But there is one big thing Cuba definitely has going for it: national pride. One encounters a fierce love of country, a sense of national solidarity and a confident patriotic spirit that is today lacking in the United States.
The patriotism has prickly manifestations. Cuban officials drop random Bay of Pigs references into their conversations with Americans, just for the ornery satisfaction of it. There is also a pervasive (and sometimes completely unhelpful) sense of Cuban exceptionalism; the idea is that no other model quite fits Cuba because the place is so remarkably distinct.
But there are glorious manifestations. A lot of that national pride is based on cultural achievements. I am here with the President’s Committee on the Arts and the Humanities, part of President Barack Obama’s reconciliation with Cuba. Musicians like Smokey Robinson, Dave Matthews, Joshua Bell, John Lloyd Young and Usher and creative types like playwright John Guare and choreographer Martha Clarke, got to interact with their Cuban counterparts, while government officials negotiated future exchanges.
This is the way to see Cuba at its best. The artistic community is consistently dazzling. It’s not only the high artistic standards. There is a radiating joy in performance that glows out of each artist, a blaze from something deep in the Cuban soul.
But Cuban national pride has another source: the 19th-century poet and journalist José Martí. I was amazed how much Martí’s name came up in conversation here and how little Fidel Castro’s did. Martí is the national poet, the one who shifted the national imagination, who told Cubans who they were and what their story was. He inspired a common faith in a dignified future.
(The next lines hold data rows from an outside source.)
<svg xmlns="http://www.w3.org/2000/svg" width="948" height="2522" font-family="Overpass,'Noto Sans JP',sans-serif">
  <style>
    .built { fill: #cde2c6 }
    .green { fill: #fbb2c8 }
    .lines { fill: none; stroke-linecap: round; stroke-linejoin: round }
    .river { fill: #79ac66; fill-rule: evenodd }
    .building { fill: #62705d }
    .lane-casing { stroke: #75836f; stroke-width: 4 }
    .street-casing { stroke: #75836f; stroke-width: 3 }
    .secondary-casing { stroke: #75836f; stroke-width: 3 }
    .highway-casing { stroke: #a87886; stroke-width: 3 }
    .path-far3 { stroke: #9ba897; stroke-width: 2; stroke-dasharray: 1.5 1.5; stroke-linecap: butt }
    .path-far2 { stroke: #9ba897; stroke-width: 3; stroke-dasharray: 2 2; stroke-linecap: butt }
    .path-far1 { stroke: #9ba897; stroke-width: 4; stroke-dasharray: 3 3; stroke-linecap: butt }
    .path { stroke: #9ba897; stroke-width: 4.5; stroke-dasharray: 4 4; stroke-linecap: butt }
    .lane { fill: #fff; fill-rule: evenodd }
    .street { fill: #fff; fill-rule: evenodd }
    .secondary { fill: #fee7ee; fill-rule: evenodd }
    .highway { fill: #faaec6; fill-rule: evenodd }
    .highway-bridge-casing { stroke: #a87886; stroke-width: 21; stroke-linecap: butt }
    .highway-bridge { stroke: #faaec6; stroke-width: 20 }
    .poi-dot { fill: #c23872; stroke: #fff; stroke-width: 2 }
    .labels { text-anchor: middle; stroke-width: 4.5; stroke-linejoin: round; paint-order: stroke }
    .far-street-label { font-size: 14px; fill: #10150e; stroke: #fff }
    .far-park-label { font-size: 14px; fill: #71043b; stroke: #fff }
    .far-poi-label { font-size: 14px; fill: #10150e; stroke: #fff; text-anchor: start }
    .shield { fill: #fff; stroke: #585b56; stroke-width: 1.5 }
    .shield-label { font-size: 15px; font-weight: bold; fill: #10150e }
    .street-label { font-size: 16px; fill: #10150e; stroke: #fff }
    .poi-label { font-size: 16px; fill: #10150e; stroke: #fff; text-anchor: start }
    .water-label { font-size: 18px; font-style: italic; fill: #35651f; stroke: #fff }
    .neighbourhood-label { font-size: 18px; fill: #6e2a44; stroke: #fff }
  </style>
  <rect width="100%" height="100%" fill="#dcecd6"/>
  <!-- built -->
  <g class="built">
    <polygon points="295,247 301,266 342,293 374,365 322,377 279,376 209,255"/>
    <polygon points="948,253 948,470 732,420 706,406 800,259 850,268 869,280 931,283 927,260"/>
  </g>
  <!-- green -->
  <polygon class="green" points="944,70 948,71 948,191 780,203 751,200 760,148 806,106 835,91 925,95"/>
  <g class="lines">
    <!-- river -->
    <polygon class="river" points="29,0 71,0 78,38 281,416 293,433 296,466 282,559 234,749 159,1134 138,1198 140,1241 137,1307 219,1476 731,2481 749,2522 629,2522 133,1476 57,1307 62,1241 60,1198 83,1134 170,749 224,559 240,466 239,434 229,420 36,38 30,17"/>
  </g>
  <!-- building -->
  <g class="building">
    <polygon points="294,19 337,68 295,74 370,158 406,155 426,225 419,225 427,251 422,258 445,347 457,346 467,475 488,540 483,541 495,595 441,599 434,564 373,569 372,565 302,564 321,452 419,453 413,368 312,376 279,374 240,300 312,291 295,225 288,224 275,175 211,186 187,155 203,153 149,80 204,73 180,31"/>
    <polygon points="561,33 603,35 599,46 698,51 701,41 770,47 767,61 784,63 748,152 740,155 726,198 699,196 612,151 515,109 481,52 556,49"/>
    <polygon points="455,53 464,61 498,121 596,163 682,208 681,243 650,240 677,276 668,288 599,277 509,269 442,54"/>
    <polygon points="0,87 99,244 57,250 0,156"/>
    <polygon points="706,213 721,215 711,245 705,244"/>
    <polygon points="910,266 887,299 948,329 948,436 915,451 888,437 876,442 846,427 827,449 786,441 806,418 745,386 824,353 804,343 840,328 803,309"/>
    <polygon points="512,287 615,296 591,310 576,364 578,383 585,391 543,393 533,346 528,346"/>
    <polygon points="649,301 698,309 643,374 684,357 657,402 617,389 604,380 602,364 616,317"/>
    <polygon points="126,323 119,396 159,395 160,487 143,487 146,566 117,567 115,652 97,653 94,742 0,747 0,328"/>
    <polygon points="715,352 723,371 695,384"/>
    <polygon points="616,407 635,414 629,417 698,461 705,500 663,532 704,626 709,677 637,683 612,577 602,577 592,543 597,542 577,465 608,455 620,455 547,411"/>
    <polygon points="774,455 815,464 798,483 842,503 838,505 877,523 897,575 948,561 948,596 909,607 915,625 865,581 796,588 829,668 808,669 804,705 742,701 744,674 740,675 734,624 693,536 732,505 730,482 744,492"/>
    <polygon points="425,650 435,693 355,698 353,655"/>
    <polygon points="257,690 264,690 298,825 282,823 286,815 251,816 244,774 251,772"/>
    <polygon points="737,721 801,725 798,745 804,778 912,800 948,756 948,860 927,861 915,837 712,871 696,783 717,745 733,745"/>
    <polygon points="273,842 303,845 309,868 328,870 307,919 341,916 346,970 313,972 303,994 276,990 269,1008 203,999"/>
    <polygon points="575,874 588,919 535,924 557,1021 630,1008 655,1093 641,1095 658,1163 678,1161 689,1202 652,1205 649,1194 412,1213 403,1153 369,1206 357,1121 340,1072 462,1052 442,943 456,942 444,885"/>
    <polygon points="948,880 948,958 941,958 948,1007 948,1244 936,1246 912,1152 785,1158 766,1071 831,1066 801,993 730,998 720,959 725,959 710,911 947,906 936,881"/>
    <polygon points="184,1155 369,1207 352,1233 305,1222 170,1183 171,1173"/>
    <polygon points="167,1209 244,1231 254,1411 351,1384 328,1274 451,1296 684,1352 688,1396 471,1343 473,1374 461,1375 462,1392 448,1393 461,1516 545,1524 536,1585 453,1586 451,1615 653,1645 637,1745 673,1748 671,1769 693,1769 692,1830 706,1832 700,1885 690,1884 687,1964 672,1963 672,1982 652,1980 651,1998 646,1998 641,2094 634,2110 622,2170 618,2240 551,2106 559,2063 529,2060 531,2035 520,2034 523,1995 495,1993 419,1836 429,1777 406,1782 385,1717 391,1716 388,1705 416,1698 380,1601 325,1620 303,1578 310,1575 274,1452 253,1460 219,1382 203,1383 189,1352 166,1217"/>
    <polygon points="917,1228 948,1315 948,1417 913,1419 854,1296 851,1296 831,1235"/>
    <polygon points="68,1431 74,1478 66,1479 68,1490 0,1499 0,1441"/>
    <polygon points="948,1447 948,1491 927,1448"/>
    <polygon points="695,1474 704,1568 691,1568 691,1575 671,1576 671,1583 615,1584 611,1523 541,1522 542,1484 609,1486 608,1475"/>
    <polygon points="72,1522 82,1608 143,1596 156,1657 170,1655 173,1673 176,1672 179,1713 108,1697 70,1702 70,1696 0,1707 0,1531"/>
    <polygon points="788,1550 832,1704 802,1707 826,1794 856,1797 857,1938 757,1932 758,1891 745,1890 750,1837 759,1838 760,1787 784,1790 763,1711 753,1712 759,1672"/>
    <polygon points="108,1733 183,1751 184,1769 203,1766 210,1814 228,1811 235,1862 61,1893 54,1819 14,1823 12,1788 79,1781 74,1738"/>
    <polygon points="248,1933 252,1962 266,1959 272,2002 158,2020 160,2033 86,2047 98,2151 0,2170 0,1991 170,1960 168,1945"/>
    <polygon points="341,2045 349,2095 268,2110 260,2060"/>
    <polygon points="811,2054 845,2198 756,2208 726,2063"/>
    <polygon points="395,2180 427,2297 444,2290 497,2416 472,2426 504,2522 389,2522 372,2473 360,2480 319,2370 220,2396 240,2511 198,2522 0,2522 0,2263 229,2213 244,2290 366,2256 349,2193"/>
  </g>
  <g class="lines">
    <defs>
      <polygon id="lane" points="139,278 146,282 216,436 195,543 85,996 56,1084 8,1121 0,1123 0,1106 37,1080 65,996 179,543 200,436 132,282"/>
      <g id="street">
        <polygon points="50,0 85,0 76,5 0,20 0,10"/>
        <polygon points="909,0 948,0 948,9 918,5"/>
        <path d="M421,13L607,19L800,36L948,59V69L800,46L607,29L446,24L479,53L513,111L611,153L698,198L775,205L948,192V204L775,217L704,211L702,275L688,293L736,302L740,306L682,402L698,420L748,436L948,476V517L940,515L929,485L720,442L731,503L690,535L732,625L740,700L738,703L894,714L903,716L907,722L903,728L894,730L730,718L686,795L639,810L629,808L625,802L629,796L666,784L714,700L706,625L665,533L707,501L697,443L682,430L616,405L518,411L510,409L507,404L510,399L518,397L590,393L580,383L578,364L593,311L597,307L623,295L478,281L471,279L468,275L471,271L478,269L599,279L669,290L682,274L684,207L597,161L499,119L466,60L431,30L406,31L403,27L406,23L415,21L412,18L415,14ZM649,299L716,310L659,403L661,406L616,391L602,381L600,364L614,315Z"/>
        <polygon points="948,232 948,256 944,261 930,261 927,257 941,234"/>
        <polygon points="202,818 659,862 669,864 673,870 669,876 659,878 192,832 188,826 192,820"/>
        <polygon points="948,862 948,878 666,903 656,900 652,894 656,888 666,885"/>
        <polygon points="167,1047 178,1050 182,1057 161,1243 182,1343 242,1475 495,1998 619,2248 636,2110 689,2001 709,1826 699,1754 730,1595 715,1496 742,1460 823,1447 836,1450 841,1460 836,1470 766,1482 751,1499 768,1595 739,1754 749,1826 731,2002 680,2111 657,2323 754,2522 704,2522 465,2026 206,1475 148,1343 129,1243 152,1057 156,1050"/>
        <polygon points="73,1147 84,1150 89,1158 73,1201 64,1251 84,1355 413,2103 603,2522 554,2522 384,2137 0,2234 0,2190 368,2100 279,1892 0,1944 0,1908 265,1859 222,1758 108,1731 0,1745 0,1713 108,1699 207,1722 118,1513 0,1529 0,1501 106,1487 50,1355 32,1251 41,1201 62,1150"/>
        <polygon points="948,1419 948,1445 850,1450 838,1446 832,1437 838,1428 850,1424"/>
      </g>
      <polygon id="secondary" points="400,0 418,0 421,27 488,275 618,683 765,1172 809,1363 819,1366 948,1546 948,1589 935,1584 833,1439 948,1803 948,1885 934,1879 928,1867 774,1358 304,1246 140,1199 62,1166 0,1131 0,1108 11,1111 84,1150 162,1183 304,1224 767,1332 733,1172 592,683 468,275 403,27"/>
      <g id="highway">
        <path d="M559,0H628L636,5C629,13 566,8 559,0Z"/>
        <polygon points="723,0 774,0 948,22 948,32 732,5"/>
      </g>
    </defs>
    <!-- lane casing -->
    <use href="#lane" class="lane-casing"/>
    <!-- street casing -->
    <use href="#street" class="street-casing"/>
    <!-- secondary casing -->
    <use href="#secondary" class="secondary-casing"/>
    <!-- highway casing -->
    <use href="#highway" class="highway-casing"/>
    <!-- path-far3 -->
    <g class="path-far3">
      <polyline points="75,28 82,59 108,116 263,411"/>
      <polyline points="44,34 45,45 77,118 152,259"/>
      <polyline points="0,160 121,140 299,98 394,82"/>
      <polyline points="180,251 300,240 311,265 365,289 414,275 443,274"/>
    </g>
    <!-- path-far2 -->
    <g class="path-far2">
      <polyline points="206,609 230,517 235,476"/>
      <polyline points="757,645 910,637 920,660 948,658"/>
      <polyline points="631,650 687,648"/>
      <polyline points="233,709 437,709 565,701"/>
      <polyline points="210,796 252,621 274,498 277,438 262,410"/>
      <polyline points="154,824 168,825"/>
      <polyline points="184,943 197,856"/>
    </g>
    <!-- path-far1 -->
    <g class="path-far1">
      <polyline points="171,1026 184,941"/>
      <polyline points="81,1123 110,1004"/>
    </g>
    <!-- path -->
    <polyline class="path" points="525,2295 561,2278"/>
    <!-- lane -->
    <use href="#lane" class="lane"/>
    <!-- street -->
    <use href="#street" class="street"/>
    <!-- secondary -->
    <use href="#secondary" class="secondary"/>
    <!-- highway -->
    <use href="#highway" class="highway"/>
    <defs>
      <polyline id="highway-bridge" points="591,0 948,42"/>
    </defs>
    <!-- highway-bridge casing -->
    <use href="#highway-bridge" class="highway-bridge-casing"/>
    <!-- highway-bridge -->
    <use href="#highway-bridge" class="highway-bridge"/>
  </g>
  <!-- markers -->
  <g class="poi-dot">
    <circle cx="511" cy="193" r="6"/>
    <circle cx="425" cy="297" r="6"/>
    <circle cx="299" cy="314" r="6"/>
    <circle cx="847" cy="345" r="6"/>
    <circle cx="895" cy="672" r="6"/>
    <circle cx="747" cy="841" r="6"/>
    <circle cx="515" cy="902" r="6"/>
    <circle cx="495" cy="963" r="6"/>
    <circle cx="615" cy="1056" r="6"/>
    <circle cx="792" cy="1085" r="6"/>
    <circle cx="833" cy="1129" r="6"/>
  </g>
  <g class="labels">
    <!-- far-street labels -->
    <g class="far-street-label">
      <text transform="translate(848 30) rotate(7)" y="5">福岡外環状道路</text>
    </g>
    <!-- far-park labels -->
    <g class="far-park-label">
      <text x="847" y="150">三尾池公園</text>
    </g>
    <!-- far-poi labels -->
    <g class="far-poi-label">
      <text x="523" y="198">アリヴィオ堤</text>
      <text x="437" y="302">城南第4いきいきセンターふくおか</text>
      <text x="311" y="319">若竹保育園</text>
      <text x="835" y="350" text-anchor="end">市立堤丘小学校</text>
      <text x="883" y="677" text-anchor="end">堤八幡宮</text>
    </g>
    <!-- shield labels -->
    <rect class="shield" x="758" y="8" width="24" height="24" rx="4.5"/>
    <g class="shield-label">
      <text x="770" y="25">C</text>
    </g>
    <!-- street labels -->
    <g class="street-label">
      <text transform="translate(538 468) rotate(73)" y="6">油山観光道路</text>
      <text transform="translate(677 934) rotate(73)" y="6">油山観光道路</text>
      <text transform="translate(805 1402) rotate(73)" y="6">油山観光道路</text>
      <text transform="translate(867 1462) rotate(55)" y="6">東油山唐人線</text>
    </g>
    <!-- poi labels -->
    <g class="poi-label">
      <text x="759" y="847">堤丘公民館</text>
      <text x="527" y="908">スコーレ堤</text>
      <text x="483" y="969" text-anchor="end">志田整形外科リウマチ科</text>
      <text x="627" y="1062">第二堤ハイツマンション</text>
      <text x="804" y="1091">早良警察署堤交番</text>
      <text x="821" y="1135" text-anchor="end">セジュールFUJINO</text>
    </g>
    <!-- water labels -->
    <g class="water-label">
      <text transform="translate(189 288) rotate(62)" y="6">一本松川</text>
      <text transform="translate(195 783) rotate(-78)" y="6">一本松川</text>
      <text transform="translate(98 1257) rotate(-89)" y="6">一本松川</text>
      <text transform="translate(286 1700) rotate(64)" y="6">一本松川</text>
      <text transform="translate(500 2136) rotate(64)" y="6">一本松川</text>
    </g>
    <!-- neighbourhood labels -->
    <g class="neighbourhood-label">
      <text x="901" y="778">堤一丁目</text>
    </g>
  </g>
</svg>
One foundation head told me: “When I’m depressed I try to read something Martí wrote. He’s a father who embraces you. I think he engages the best of Cuba.”
Martí taught by example, fighting for Cuban independence all his life. He was jailed in Cuba and exiled to Spain and elsewhere. He lived a good chunk of his life in the U.S., fighting American imperialism but writing admiring essays on Whitman, Emerson and the Brooklyn Bridge. He excelled at prose, poetry and political organization. He died in battle, fighting for Cuban independence from Spain.
He also taught through his writing, which is quoted on all sides. He believed in an independent Cuba, a moderate and democratic political system with protections to tame capitalism. His love of Cuba caused him to love all Cubans. He spent much of his life trying to unite and reconcile them. “Absolute ideas must take relative forms if they are not to fail,” he wrote.
But he was not primarily a systematic or programmatic thinker. “The problem of independence is not a change in form but a change in spirit,” he believed. He fired patriotism and self-confidence. He found inner fulfillment by serving a national project and envisioning a national purpose.
It’s hard to be too optimistic about Cuba’s short-term future. The leaders are trying to square the mother of all circles – to have a rich society but without rich people; to have an entrepreneurial class but without losing the egalitarian solidarity; to have revolutionary socialism and also outside investment and growth, risk-taking and enterprise.
But it’s exciting to see a nation that has a palpable sense of its own soul. It’s interesting to see what a powerful force a national poet can be. Long dead, Martí is a precious resource who unifies amid disagreement and fortifies in hard times.
Every nation needs to know who it is and what its collective story is. I wonder if the current U.S. malaise has something to do with the way we have lost touch with our own national poets, or even a common sense of who they might be.